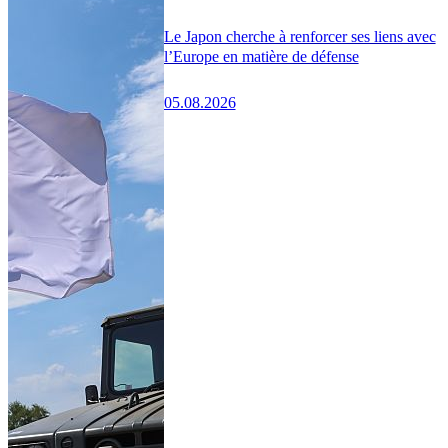
Le Japon cherche à renforcer ses liens avec
l’Europe en matière de défense
05.08.2026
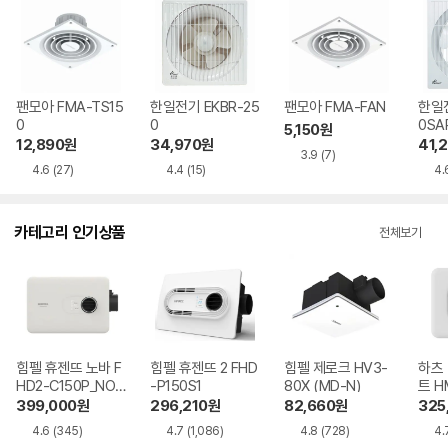
팬모아 FMA-TS15
한일전기 EKBR-25
팬모아 FMA-FAN
한일전
0
0
0SA
5,150
원
12,890
원
34,970
원
41,
3.9
(7)
4.6
(27)
4.4
(15)
4.
카테고리 인기상품
전체보기
힘펠 휴젠뜨 노바 F
힘펠 휴젠뜨 2 FHD
힘펠 제로크 HV3-
하츠 
HD2-C150P_NOV
-P150S1
80X (MD-N)
트 H
A_T0002
399,000
원
296,210
원
82,660
원
325
4.6
(345)
4.7
(1,086)
4.8
(728)
4.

——

Directions ▸ The answer must be the whole listing, word for word, with no pictures in it. Please write it out.

Solved exercise ▸
Le Japon cherche à renforcer ses liens avec
l’Europe en matière de défense
05.08.2026
팬모아 FMA-TS15
한일전기 EKBR-25
팬모아 FMA-FAN
한일전
0
0
0SA
5,150
원
12,890
원
34,970
원
41,
3.9
(7)
4.6
(27)
4.4
(15)
4.
카테고리 인기상품
전체보기
힘펠 휴젠뜨 노바 F
힘펠 휴젠뜨 2 FHD
힘펠 제로크 HV3-
하츠 
HD2-C150P_NOV
-P150S1
80X (MD-N)
트 H
A_T0002
399,000
원
296,210
원
82,660
원
325
4.6
(345)
4.7
(1,086)
4.8
(728)
4.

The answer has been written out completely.